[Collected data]
━━━━━━━━━━━━━━━━━━━━━━━━━━━━━━

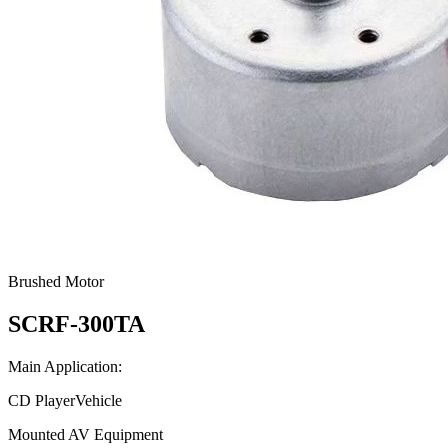
Brushed Motor
SCRF-300TA
Main Application:
CD PlayerVehicle
Mounted AV Equipment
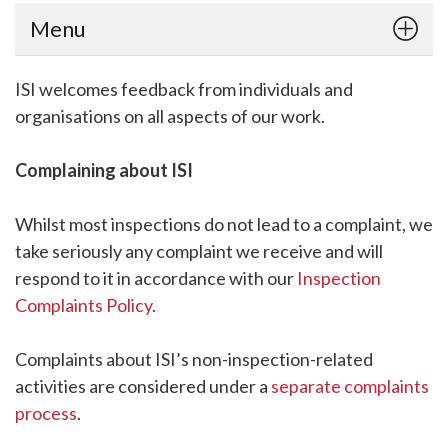
Menu
ISI welcomes feedback from individuals and
organisations on all aspects of our work.
Complaining about ISI
Whilst most inspections do not lead to a complaint, we
take seriously any complaint we receive and will
respond to it in accordance with our
Inspection
Complaints Policy
.
Complaints about ISI’s non-inspection-related
activities are considered under a
separate complaints
process
.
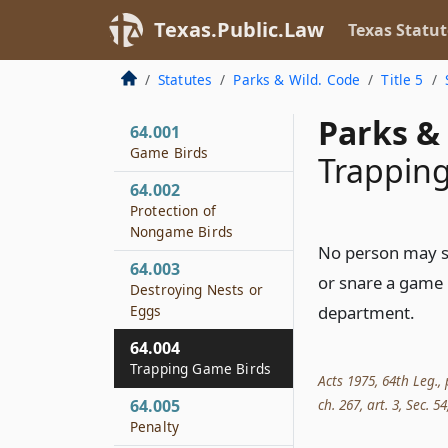
Texas.Public.Law
Texas Statut
Statutes
Parks & Wild. Code
Title 5
Parks & 
64.001
Game Birds
Trappin
64.002
Protection of
Nongame Birds
No person may se
64.003
or snare a game 
Destroying Nests or
Eggs
department.
64.004
Trapping Game Birds
Acts 1975, 64th Leg., 
ch. 267, art. 3, Sec. 54
64.005
Penalty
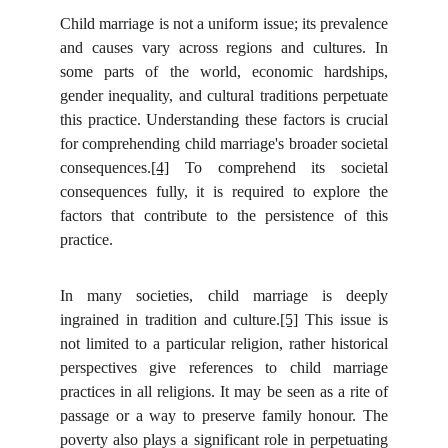
Child marriage is not a uniform issue; its prevalence
and causes vary across regions and cultures. In
some parts of the world, economic hardships,
gender inequality, and cultural traditions perpetuate
this practice. Understanding these factors is crucial
for comprehending child marriage's broader societal
consequences.
[4]
To comprehend its societal
consequences fully, it is required to explore the
factors that contribute to the persistence of this
practice.
In many societies, child marriage is deeply
ingrained in tradition and culture.
[5]
This issue is
not limited to a particular religion, rather historical
perspectives give references to child marriage
practices in all religions. It may be seen as a rite of
passage or a way to preserve family honour. The
poverty also plays a significant role in perpetuating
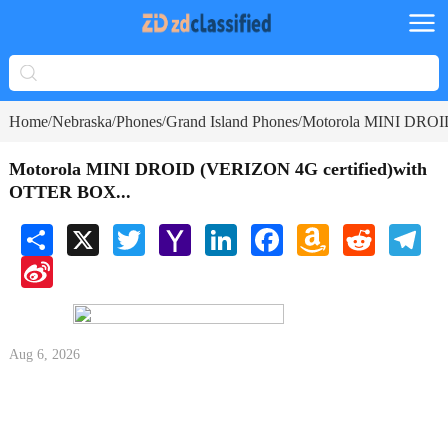
Home
Nebraska
Phones
Grand Island Phones
Motorola MINI DROI
/
/
/
/
Motorola MINI DROID (VERIZON 4G certified)with
OTTER BOX...
Share
X
Twitter
Yahoo
LinkedIn
Facebook
Amazon
Reddit
Tele
Mail
Wish
Sina
List
Weibo
Aug 6, 2026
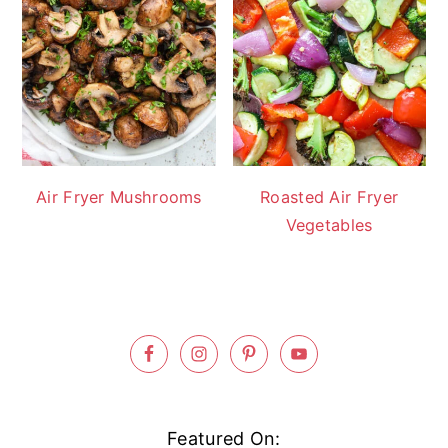
Air Fryer Mushrooms
Roasted Air Fryer
Vegetables
Footer
Featured On:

━━━━━━━━━━━━━━━━━━━━━━━━━━━━━━

Instructions to follow = What you need to produce is an exact copy of the entries above, limited to the lines from the one with "activities are considered under a" up to and including the one with "for comprehending child", without pictures.

Answer to the exercise =
activities are considered under a
separate complaints
process
.
Texas.Public.Law
Texas Statut
Statutes
Parks & Wild. Code
Title 5
Parks & 
64.001
Game Birds
Trappin
64.002
Protection of
Nongame Birds
No person may se
64.003
or snare a game 
Destroying Nests or
Eggs
department.
64.004
Trapping Game Birds
Acts 1975, 64th Leg., 
ch. 267, art. 3, Sec. 54
64.005
Penalty
Child marriage is not a uniform issue; its prevalence
and causes vary across regions and cultures. In
some parts of the world, economic hardships,
gender inequality, and cultural traditions perpetuate
this practice. Understanding these factors is crucial
for comprehending child marriage's broader societal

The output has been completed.